La Corte Suprema ha rilevato che ci sono gravi circostanze a lato dei condannati che sono stati valutati dai tribunali delle istituzioni più basse, oltre a quelle con questo atto di giudizio che sono stati eliminati in quanto tali e non ha trovato alcuna circostanza come queste che aveva sostenuto la pronuncia della sentenza più mite, sia sotto il massimo legale di questo tipo di punizione, ma che lo stesso è necessario per raggiungere l'assunto, si dice nell'atto.
A differenza di questa decisione, il Supremo aveva deciso di indagare la denuncia quando aveva confermato la sentenza di detenzione di vita. Nell'atto preso il 19 ottobre 2023, è determinato che l'accusato stesso, nella sua difesa, nella dichiarazione data nella polizia, non ha negato la commissione di lavoro criminale nella direzione di suo fratello, ha invece descritto in dettaglio come ora ha privato il BK morto di vita, poi come ha bruciato il cadavere e ha gettato la stessa quantità per nascondere le tracce dell'omicidio.
Inoltre, i testimoni della famiglia dei condannati e dei testimoni della famiglia ormai deceduta hanno confermato che l'accusato Gani Krezi è quello che ora ha privato il defunto B della vita, in modo che le conclusioni del giudice del primo grado che l'accusato ha deliberatamente privato il defunto della vita fossero giuste e ragionevoli e basate su altri test e documenti.
“Il giudice, tenendo conto del modo di commettere atti penali, del luogo di commettere atti penali, portando l'imputato prima di commettere atti penali, e seguendo la commissione di atti penali, il fatto che l'atto penale è stato commesso in “il pericolo particolarmente gravoso di responsabilità penale e di responsabilità penale, ritiene che la sentenza che il giudice ha pronunciato in prima istanza, confermata anche nell'atto di secondo grado, sia giusta, legittima armonia, e che la stessa
Secondo l'accusa presentata dal Procuratore costituzionale a Gjakova l'11 febbraio 2020, nel villaggio di Brnjak, il comune di Rahovec, proprio nella casa del defunto, con l'obiettivo di trarre profitto dalla ricchezza, ha accusato Gani Krezi, ha deliberatamente privato suo fratello, B.K.

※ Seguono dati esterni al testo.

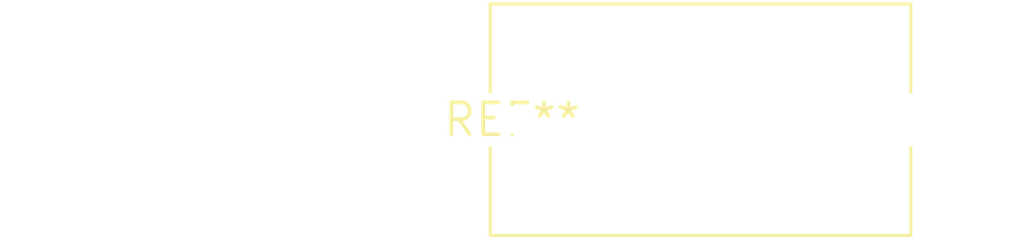
<source format=kicad_pcb>
(kicad_pcb (version 20240108) (generator pcbnew)

  (general
    (thickness 1.6)
  )

  (paper "A4")
  (layers
    (0 "F.Cu" signal)
    (31 "B.Cu" signal)
    (32 "B.Adhes" user "B.Adhesive")
    (33 "F.Adhes" user "F.Adhesive")
    (34 "B.Paste" user)
    (35 "F.Paste" user)
    (36 "B.SilkS" user "B.Silkscreen")
    (37 "F.SilkS" user "F.Silkscreen")
    (38 "B.Mask" user)
    (39 "F.Mask" user)
    (40 "Dwgs.User" user "User.Drawings")
    (41 "Cmts.User" user "User.Comments")
    (42 "Eco1.User" user "User.Eco1")
    (43 "Eco2.User" user "User.Eco2")
    (44 "Edge.Cuts" user)
    (45 "Margin" user)
    (46 "B.CrtYd" user "B.Courtyard")
    (47 "F.CrtYd" user "F.Courtyard")
    (48 "B.Fab" user)
    (49 "F.Fab" user)
    (50 "User.1" user)
    (51 "User.2" user)
    (52 "User.3" user)
    (53 "User.4" user)
    (54 "User.5" user)
    (55 "User.6" user)
    (56 "User.7" user)
    (57 "User.8" user)
    (58 "User.9" user)
  )

  (setup
    (pad_to_mask_clearance 0)
    (pcbplotparams
      (layerselection 0x00010fc_ffffffff)
      (plot_on_all_layers_selection 0x0000000_00000000)
      (disableapertmacros false)
      (usegerberextensions false)
      (usegerberattributes false)
      (usegerberadvancedattributes false)
      (creategerberjobfile false)
      (dashed_line_dash_ratio 12.000000)
      (dashed_line_gap_ratio 3.000000)
      (svgprecision 4)
      (plotframeref false)
      (viasonmask false)
      (mode 1)
      (useauxorigin false)
      (hpglpennumber 1)
      (hpglpenspeed 20)
      (hpglpendiameter 15.000000)
      (dxfpolygonmode false)
      (dxfimperialunits false)
      (dxfusepcbnewfont false)
      (psnegative false)
      (psa4output false)
      (plotreference false)
      (plotvalue false)
      (plotinvisibletext false)
      (sketchpadsonfab false)
      (subtractmaskfromsilk false)
      (outputformat 1)
      (mirror false)
      (drillshape 1)
      (scaleselection 1)
      (outputdirectory "")
    )
  )

  (net 0 "")

  (footprint "C_Rect_L16.5mm_W9.0mm_P15.00mm_MKT" (layer "F.Cu") (at 0 0))

)

</source>
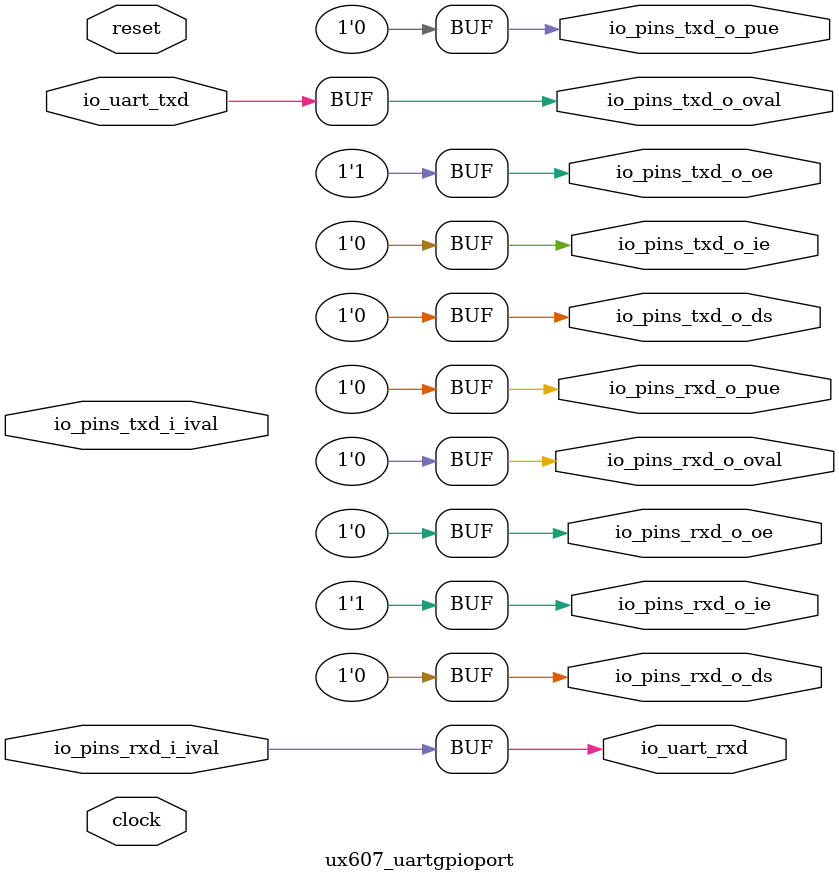
<source format=v>
module ux607_uartgpioport(
  input   clock,
  input   reset,
  input   io_uart_txd,
  output  io_uart_rxd,
  input   io_pins_rxd_i_ival,
  output  io_pins_rxd_o_oval,
  output  io_pins_rxd_o_oe,
  output  io_pins_rxd_o_ie,
  output  io_pins_rxd_o_pue,
  output  io_pins_rxd_o_ds,
  input   io_pins_txd_i_ival,
  output  io_pins_txd_o_oval,
  output  io_pins_txd_o_oe,
  output  io_pins_txd_o_ie,
  output  io_pins_txd_o_pue,
  output  io_pins_txd_o_ds
);
  assign io_uart_rxd = io_pins_rxd_i_ival;
  assign io_pins_rxd_o_oval = 1'h0;
  assign io_pins_rxd_o_oe = 1'h0;
  assign io_pins_rxd_o_ie = 1'h1;
  assign io_pins_rxd_o_pue = 1'h0;
  assign io_pins_rxd_o_ds = 1'h0;
  assign io_pins_txd_o_oval = io_uart_txd;
  assign io_pins_txd_o_oe = 1'h1;
  assign io_pins_txd_o_ie = 1'h0;
  assign io_pins_txd_o_pue = 1'h0;
  assign io_pins_txd_o_ds = 1'h0;
endmodule


</source>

L'accusa dice che l'accusato aveva precedentemente saputo che il fratello aveva una notevole quantità di soldi che aveva preso con lui dallo stato della Svizzera e il giorno critico, Gani Kreez era andato a casa sua, supponendo di inviare un totale di $ 7.000 soldi dal figlio del defunto B. K, A. J-C., per conto di un debito.
La Actakuz dice che durante una conversazione congiunta, l'accusato era stato insultato dal defunto per il motivo che stava interferendo con la sua famiglia.

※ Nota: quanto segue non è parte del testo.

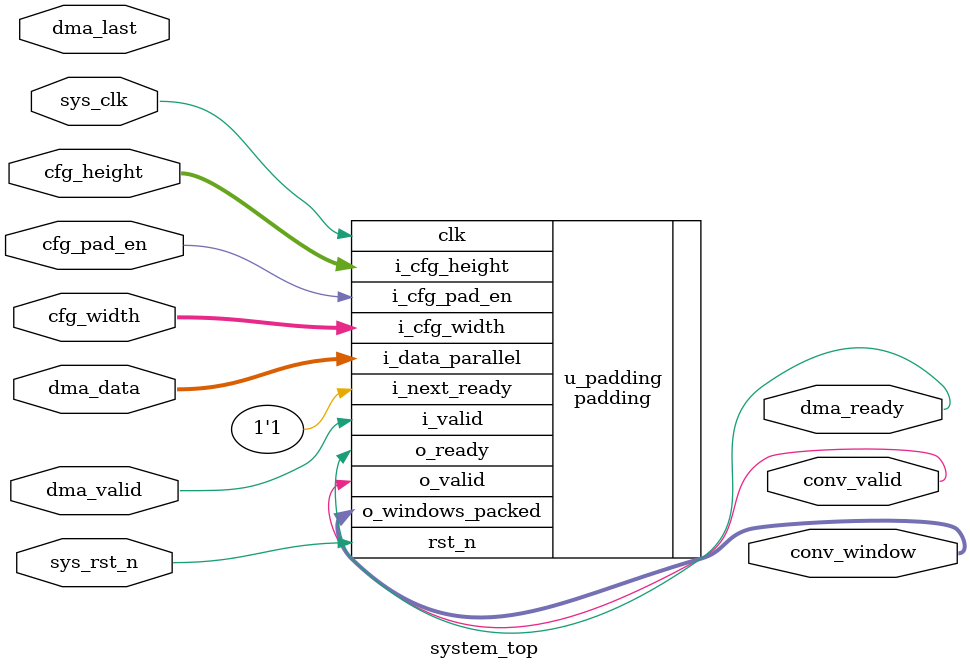
<source format=v>

    
//    // === Íâ²¿ÊäÈë (Ä£Äâ DMA) ===
//    input  wire        dma_valid,      // Valid
//    input  wire [63:0] dma_data,       // Data
//    output wire        dma_ready,      // Ready (·´Ñ¹Êä³ö¸ø DMA)
//   // ===  ¶¯Ì¬ÅäÖÃ½Ó¿Ú (ÐÂÔö) === 
//    input  wire [15:0] cfg_width,    // ÀýÈç 224
//    input  wire [15:0] cfg_height,   // ÀýÈç 224
//    input  wire        cfg_pad_en,
//    // === Íâ²¿Êä³ö (Ä£Äâ ¾í»ýºË½Ó¿Ú) ===
//    output wire        conv_valid,     
//    output wire [575:0] conv_window    // 3x3 * 8ch * 8bit
//);

//    // --- ÄÚ²¿ÎÕÊÖÐÅºÅ ---
//    wire [63:0] pp_data_out;    
//    wire        pp_valid_out;   
//    wire        padding_ready;  // ¡¾¹Ø¼ü¡¿ÏÖÔÚÕâ¸öÐÅºÅÓÉ Padding ÕæÕýÇý¶¯

//    // ============================================================
//    // 1. ÊµÀý»¯ Ping-Pong Buffer (ÊäÈë»º³å)
//    // ============================================================
//    pingpang u_pingpang (
//        .sys_clk            (sys_clk),
//        .sys_rst_n          (sys_rst_n),
        
//        // ÉÏÓÎ½Ó¿Ú (DMA <-> PingPang)
//        .data_en            (dma_valid),
//        .data_in            (dma_data),
//        .o_upstream_ready   (dma_ready),
        
//        // ÏÂÓÎ½Ó¿Ú (PingPang <-> Padding)
//        .i_downstream_ready (padding_ready), // ½ÓÊÕÀ´×Ô Padding µÄ·´Ñ¹
//        .o_downstream_valid (pp_valid_out),
//        .data_out           (pp_data_out)
//    );

//    // ============================================================
//    // 2. ÊµÀý»¯ Padding Module (»¬´°Éú³É)
//    // ============================================================
//    // ¼ÙÉèÄãÒÑ¾­ÔÚ padding.v ÖÐÌí¼ÓÁË output wire o_ready
    
//    padding #(
//        .NUM_CHANNELS (8),
//        .DATA_WIDTH   (8),
//        .MAX_IMG_WIDTH(1024),
//        .FILTER_SIZE  (3)
//    ) u_padding (
//        .clk             (sys_clk),
//        .rst_n           (sys_rst_n),
//        // ÊäÈëÁ÷        
//        .i_cfg_width     (cfg_width),
//        .i_cfg_height    (cfg_height),
//        .i_cfg_pad_en    (cfg_pad_en     ),
//        .i_valid         (pp_valid_out),
//        .i_data_parallel (pp_data_out),
//        .o_ready         (padding_ready), // ¡¾¹Ø¼ü¡¿Á¬½Ó·´Ñ¹Êä³ö
        
//        // Êä³öÁ÷
//        .o_valid         (conv_valid),
//        .o_windows_packed(conv_window)
//    );

//endmodule
`timescale 1ns / 1ps

module system_top(
    input  wire        sys_clk,
    input  wire        sys_rst_n,
    
    // === Íâ²¿ÊäÈë (À´×Ô FPGA Top / DMA) ===
    input  wire        dma_valid,      
    input  wire [63:0] dma_data,       
    input  wire        dma_last,       // (¿ÉÑ¡) Èç¹ûÊ¹ÓÃ¼ÆÊýÆ÷°æPadding£¬Õâ¸ö¿ÉÒÔÐü¿Õ
    output wire        dma_ready,      // Ö±½ÓÓÉ Padding µÄ FIFO Çý¶¯
    
    // === ¶¯Ì¬ÅäÖÃ½Ó¿Ú ===
    input  wire [15:0] cfg_width,
    input  wire [15:0] cfg_height,
    input  wire        cfg_pad_en,
    
    // === Íâ²¿Êä³ö (¸ø¾í»ýºË) ===
    output wire        conv_valid,     
    output wire [575:0] conv_window    // 3x3 * 8ch * 8bit
);

    // ============================================================
    // 1. Padding Module Ö±Á¬
    // ============================================================
    // ×¢Òâ£ºÕâÀïÇëÈ·±£ÄãÊ¹ÓÃµÄÊÇÖ®Ç°Ìá¹©µÄ¡¾¼ÆÊýÆ÷°æ Auto-Flush¡¿padding.v
    // ÒòÎªÈ¥µôÁË PingPong£¬Padding ±ØÐë×Ô¼º¸ºÔð´¦ÀíÊý¾ÝÁ÷µÄÄ©Î²
    
    padding #(
        .NUM_CHANNELS (8),
        .DATA_WIDTH   (8),
        .MAX_IMG_WIDTH(1024),
        .FILTER_SIZE  (3)
    ) u_padding (
        .clk             (sys_clk),
        .rst_n           (sys_rst_n),
        
        // --- ºËÐÄÐÞ¸Ä£ºÖ±½ÓÁ¬½Ó DMA ÐÅºÅ ---
        .i_valid         (dma_valid),      
        .i_data_parallel (dma_data),       
        .o_ready         (dma_ready),      // Padding ÄÚ²¿ FIFO ÂúÊ±À­µÍ Ready
        
        // ¶¯Ì¬ÅäÖÃ
        .i_cfg_width     (cfg_width),
        .i_cfg_height    (cfg_height),
        .i_cfg_pad_en    (cfg_pad_en),
        
        // ÏÂÓÎ·´Ñ¹ (¼ÙÉè¾í»ýºËÊ¼ÖÕ Ready£¬Èç¹û²»ÊÇ£¬ÇëÁ¬½ÓÊµ¼ÊÐÅºÅ)
        .i_next_ready    (1'b1), 
        
        // Êä³ö
        .o_valid         (conv_valid),
        .o_windows_packed(conv_window)
    );

endmodule

</source>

D'altra parte, si dice che l'accusa sia rivoltante, l'imputato torna a casa sua, raccoglie la sua pistola, dove verso le 11:00, torna a casa del defunto B. K, tu cammini in casa, e nel soggiorno, dove lo stesso tizio era in piedi, l'ha colpito con le conchiglie nel petto, lasciandolo morto.

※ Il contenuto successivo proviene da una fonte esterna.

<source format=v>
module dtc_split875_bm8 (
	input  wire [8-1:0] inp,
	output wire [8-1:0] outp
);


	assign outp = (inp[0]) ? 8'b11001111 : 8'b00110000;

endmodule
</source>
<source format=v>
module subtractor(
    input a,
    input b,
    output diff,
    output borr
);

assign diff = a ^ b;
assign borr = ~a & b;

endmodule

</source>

Sempre secondo l'accusato, poi l'accusato prende il cadavere, trascinandolo in una coperta, lo mette nel cortile, poi copre il cadavere con vari materiali, come legno, plastica, sacchi di carta, tavole, carta nera, e altre cose, che vengono poi accese creando un grande fuoco, che sta bruciando 2-3 giorni e poi spreca insieme ad alcuni rifiuti ossei del defunto si dice buttare fuori dalla casa, in un luogo non identificato.
Per questo, è stato accusato di aver commesso un lavoro criminale “grave assassinio” dall'articolo 173, paragrafo 1, comma 1.3 e 1.6 del codice penale, che è condannato a non meno di dieci anni di carcere o all'ergastolo.
Confronto secondo l'accusa, l'imputato prima, fino all'11 febbraio 2021, senza autorizzazione ha posseduto armi e munizioni, contrariamente alla legge applicabile in materia di armi nella Repubblica del Kosovo.
Con queste azioni, lo stesso è stato accusato di aver commesso un lavoro criminale “mantenere la proprietà, il controllo o il possesso non autorizzato di armi Questo lavoro è multato per un massimo di 7mila e 500 euro o in prigione per un massimo di cinque anni.